Prof. Baris Kasikci has proposed a new technique to tackle this issue broadly and automatically. In his project called “Huron: Taming False Sharing via Memory Layout Transformations,” Kasikci presents a method to improve a program’s ability to use data in a straightforward, efficient way by better use of a coding principle called locality. His project has earned an Intel Faculty Award, a renewal of his initial award for the project’s proposal.

The way program optimization currently works is typically through the use of special tools called profilers. When programs are run through profilers, they’re able to identify its runtime and memory usage hotspots. From there, actually addressing the issues becomes labor-intensive – a developer must inspect the program, understand the code, and make manual adjustments to the way it functions.

Other approaches use automated performance fixes to work around this. These simulate the effect of manually fixing a program with a profiler by analyzing multiple runs of the program and collecting data on how each instance is performing. Later, it uses this data to optimize the program automatically the next time the code is going to be compiled and deployed.

“The automated approach is better, but it’s very limited,” says Kasikci. These automated solutions stick to manipulating the text part of the program – the actual code. A vital part of how well a program performs is actually in the data part of the program – the information it works with.

The goal of Kasikci’s project is to achieve better performance and handling of performance bugs by addressing this other key component. His Huron tool restructures the data layout of a program after analyzing locality.

Locality can mean different things in different contexts, but one example of locality is what’s called spatial locality. This trait is essentially the proximity of different data elements to one another in memory. The more easily accessible the next element needed by the program is, the better the performance.

“Data locality is not always perfect,” Kasikci says. “A computer’s hardware is built to take advantage of this locality. There are algorithms built into processors that will allow you to run your programs faster if it exhibits good locality.”

In certain cases there are insidious performance bugs that destroy locality. These issues are very hard to identify when writing the code.

“Code is very high-level, it’s almost like English,” he says. “It’s hard to imagine everything that’s going to happen as it’s going to be executed on a machine. That’s why an automated tool can help you do that.”

The idea behind Kasikci’s solution is to reorganize the data layout, literally moving elements around, so that the program exhibits better locality. It’s a challenging undertaking, and there are tradeoffs. When you move data, you change the way it’s formatted and affect the way it needs to be read into a program. Because of this, the tool also has to modify the code to accept this newly formatted data. Modifying code is also a risky maneuver – you can introduce new performance issues in the process.
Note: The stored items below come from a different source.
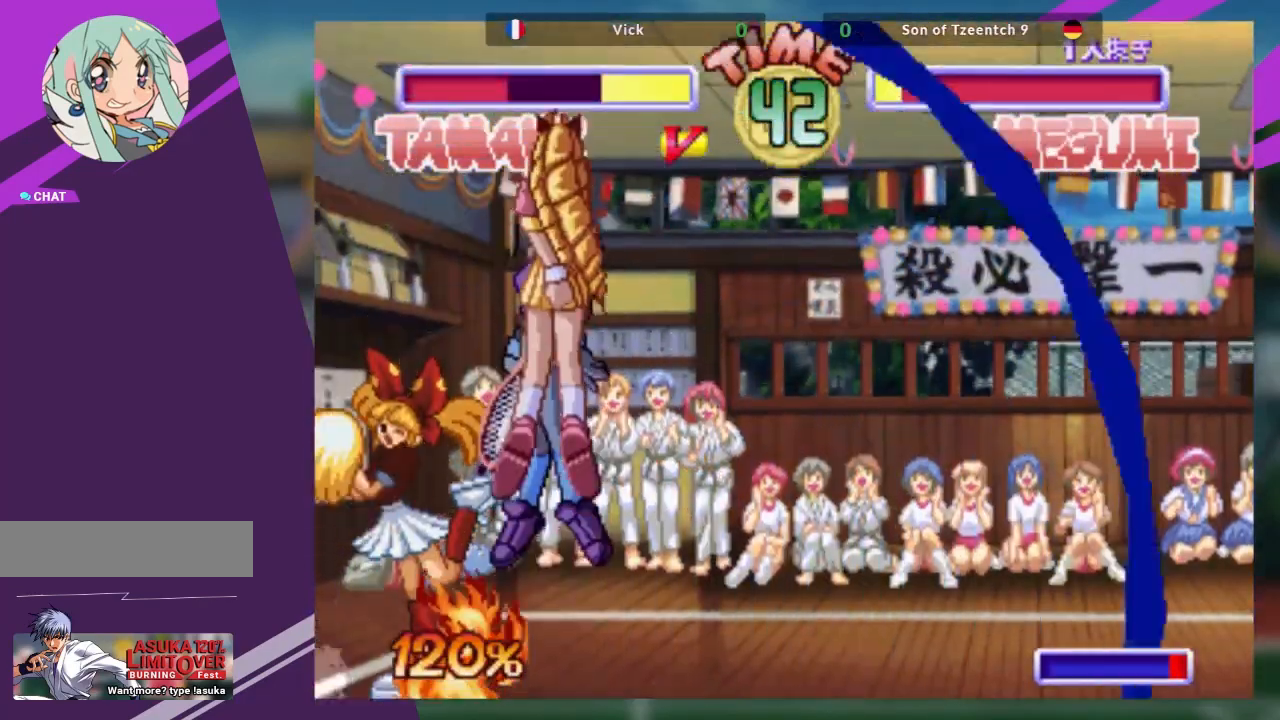
{"buttons": ["TRIANGLE"], "left_stick": "left", "events": [[283, "left_stick", "left"], [333, "TRIANGLE", "down"], [400, "TRIANGLE", "up"], [450, "TRIANGLE", "down"]]}
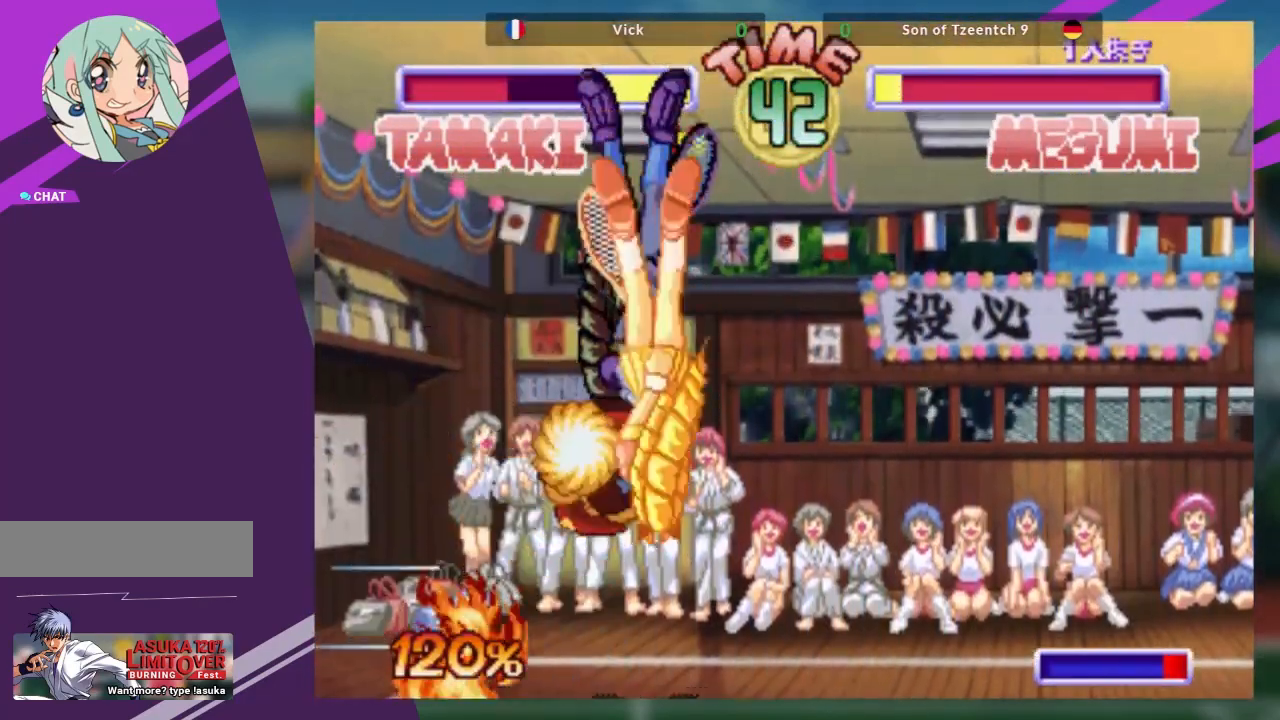
{"buttons": [], "left_stick": "left", "events": [[50, "TRIANGLE", "up"], [83, "TRIANGLE", "down"], [184, "TRIANGLE", "up"], [234, "TRIANGLE", "down"], [367, "TRIANGLE", "up"]]}
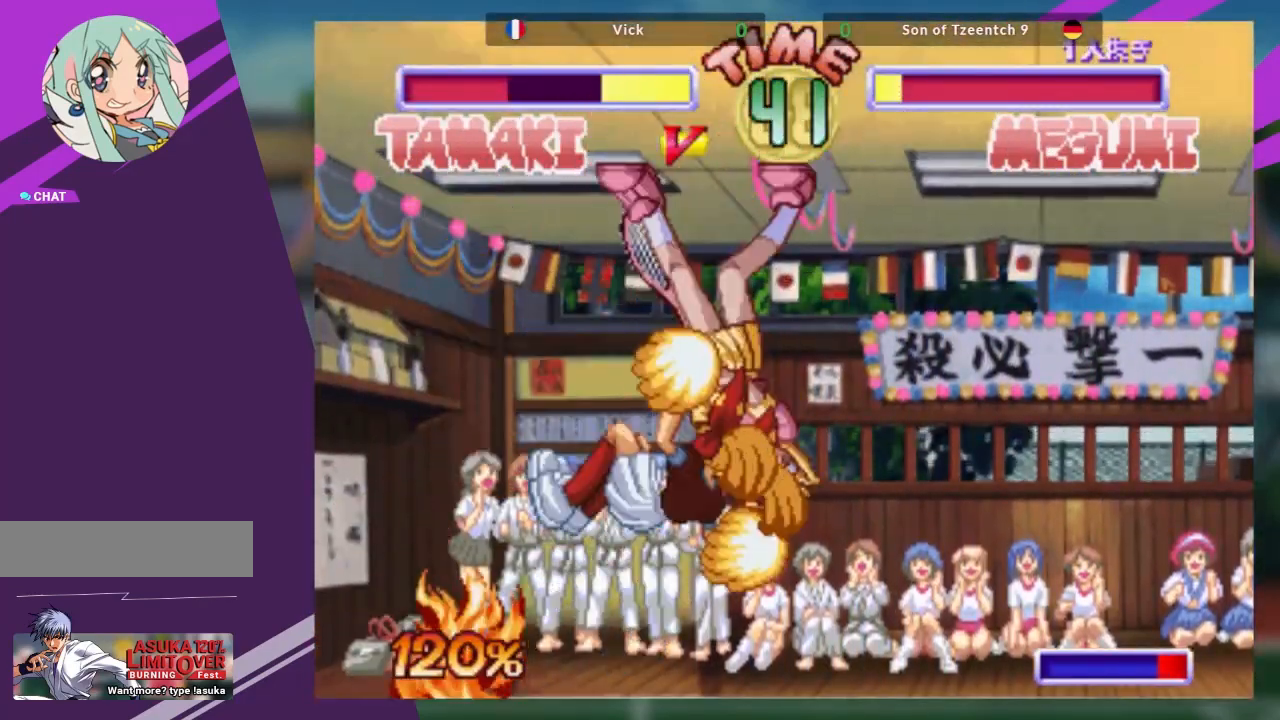
{"buttons": [], "left_stick": "down", "events": [[150, "left_stick", "center"], [383, "left_stick", "down"]]}
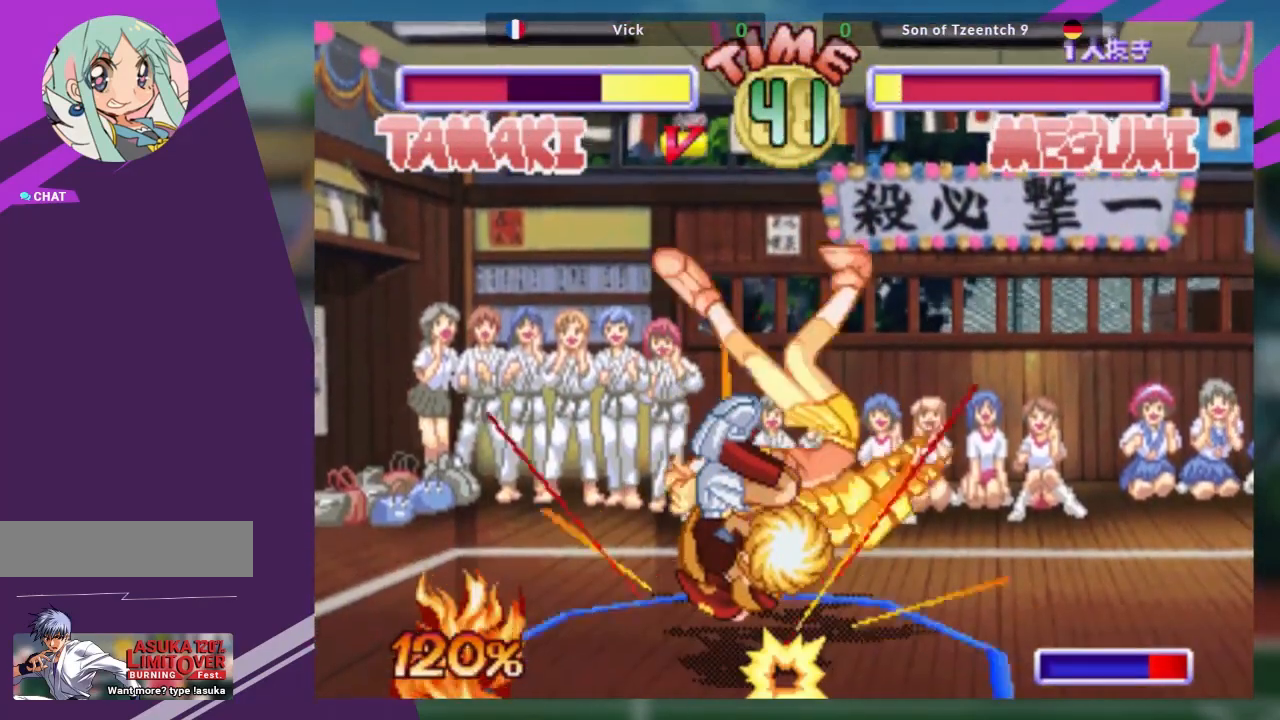
{"buttons": ["CROSS"], "left_stick": "down", "events": [[33, "CROSS", "down"], [117, "CROSS", "up"], [200, "CROSS", "down"], [250, "CROSS", "up"], [334, "CROSS", "down"], [400, "CROSS", "up"], [501, "CROSS", "down"]]}
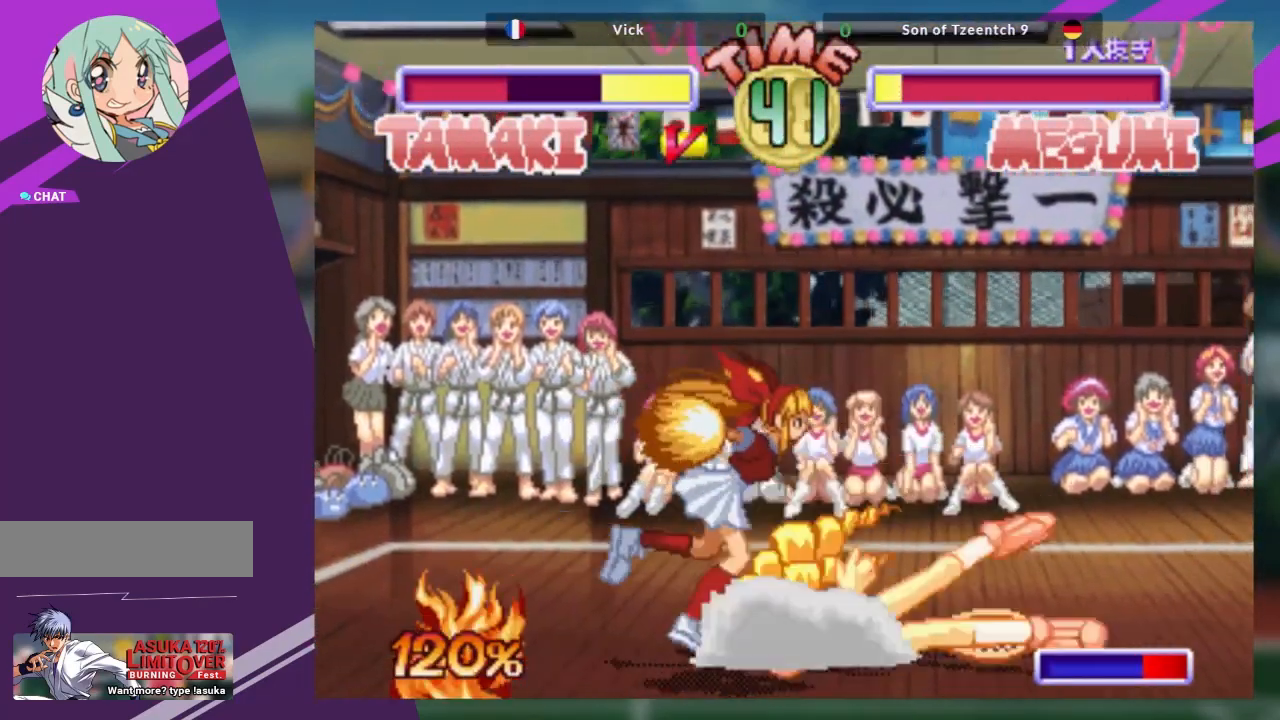
{"buttons": [], "left_stick": "center", "events": [[50, "CROSS", "up"], [100, "CROSS", "down"], [233, "CROSS", "up"], [300, "left_stick", "center"]]}
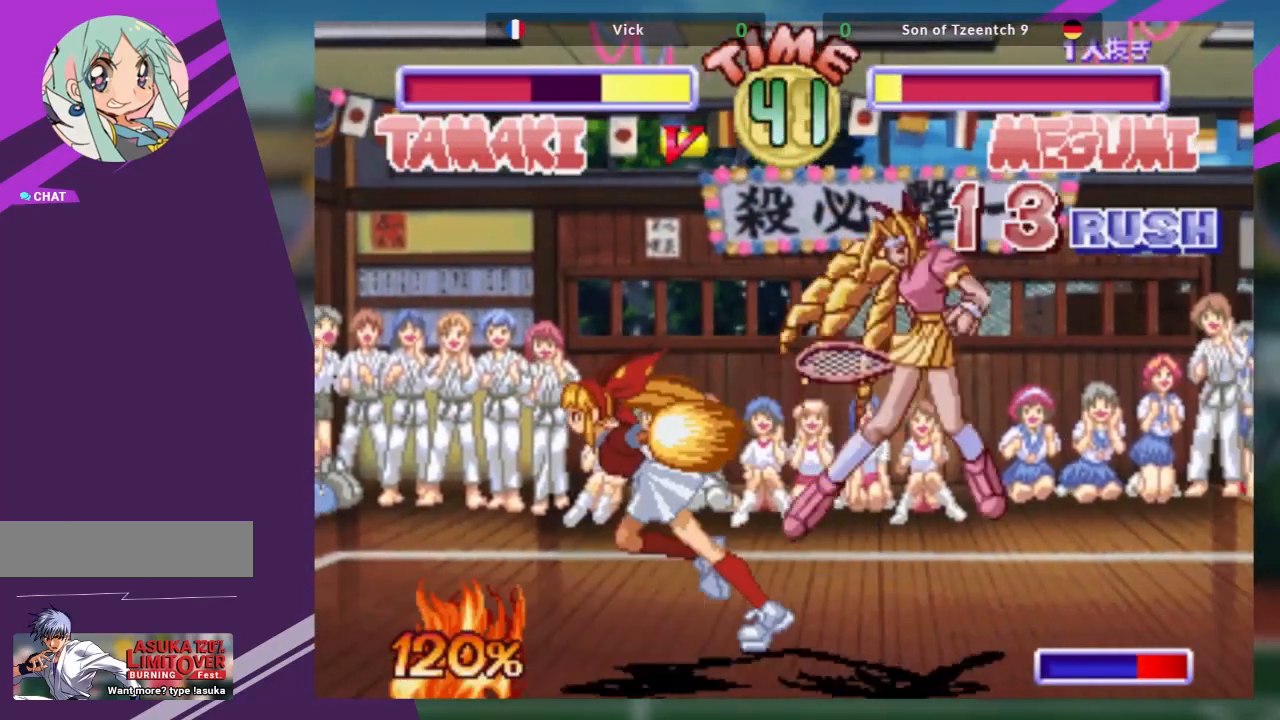
{"buttons": [], "left_stick": "center", "events": [[50, "left_stick", "left"], [100, "left_stick", "down"], [217, "R1", "down"], [217, "left_stick", "right"], [267, "left_stick", "center"], [284, "R1", "up"]]}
“You can perform these data manipulations to a certain extent, and beyond that you will have diminishing returns,” Kasikci says. “It’s about navigating that tradeoff automatically and finding a good balance while creating a more efficient program.”

Huron was developed to take on one especially nasty performance bug in particular, called false sharing. This bug arises when two different data elements needed by code reside on the same line in the memory cache. If these data elements are accessed by different processor cores at the same time, this can cause a performance spike.

Huron detects and repairs all false sharing bugs in the 21 benchmarks that Kasikci used with 100% accuracy. Moreover, Huron achieves significant speedups of up to 11x and on average 3.82x. Overall, Huron is 33.33% more accurate than state-of-the-art detection and repair tools and it provides up to 8x and on average 2.11-2.27x greater speed up.

“Our approach is completely different than the current state of the art,” Kasikci says. “By actually reorganizing the memory layout to improve locality, we’re improving performance while eliminating these types of bugs as a side effect. We’ve shown that we can beat manual developer fixes in most of the cases automatically.”